*Work required*.
Edit everything from the start of the material down through the line containing "πρώην στελέχη του" so that "SEMTHAS" becomes "Semthas", keeping all else unchanged.

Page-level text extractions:

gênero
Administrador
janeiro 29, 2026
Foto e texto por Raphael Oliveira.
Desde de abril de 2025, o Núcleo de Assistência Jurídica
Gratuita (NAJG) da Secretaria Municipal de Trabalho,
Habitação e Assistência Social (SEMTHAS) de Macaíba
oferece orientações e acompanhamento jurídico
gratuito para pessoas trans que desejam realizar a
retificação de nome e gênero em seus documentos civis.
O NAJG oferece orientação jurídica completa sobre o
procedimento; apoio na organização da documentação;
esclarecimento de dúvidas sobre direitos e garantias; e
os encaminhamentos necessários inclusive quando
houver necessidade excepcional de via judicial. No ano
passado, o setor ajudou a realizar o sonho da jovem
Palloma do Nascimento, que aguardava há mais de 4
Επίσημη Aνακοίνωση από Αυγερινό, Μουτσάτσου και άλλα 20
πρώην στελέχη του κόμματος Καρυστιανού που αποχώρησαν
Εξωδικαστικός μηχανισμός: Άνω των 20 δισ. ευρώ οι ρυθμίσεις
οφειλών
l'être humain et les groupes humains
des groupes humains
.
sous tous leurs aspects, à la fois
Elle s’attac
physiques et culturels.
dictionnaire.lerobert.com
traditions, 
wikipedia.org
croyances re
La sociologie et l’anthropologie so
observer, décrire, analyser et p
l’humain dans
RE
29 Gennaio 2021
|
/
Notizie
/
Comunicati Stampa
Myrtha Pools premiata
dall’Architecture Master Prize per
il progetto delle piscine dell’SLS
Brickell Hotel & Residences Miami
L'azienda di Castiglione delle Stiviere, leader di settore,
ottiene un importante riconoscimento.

*Answer*.
gênero
Administrador
janeiro 29, 2026
Foto e texto por Raphael Oliveira.
Desde de abril de 2025, o Núcleo de Assistência Jurídica
Gratuita (NAJG) da Secretaria Municipal de Trabalho,
Habitação e Assistência Social (Semthas) de Macaíba
oferece orientações e acompanhamento jurídico
gratuito para pessoas trans que desejam realizar a
retificação de nome e gênero em seus documentos civis.
O NAJG oferece orientação jurídica completa sobre o
procedimento; apoio na organização da documentação;
esclarecimento de dúvidas sobre direitos e garantias; e
os encaminhamentos necessários inclusive quando
houver necessidade excepcional de via judicial. No ano
passado, o setor ajudou a realizar o sonho da jovem
Palloma do Nascimento, que aguardava há mais de 4
Επίσημη Aνακοίνωση από Αυγερινό, Μουτσάτσου και άλλα 20
πρώην στελέχη του κόμματος Καρυστιανού που αποχώρησαν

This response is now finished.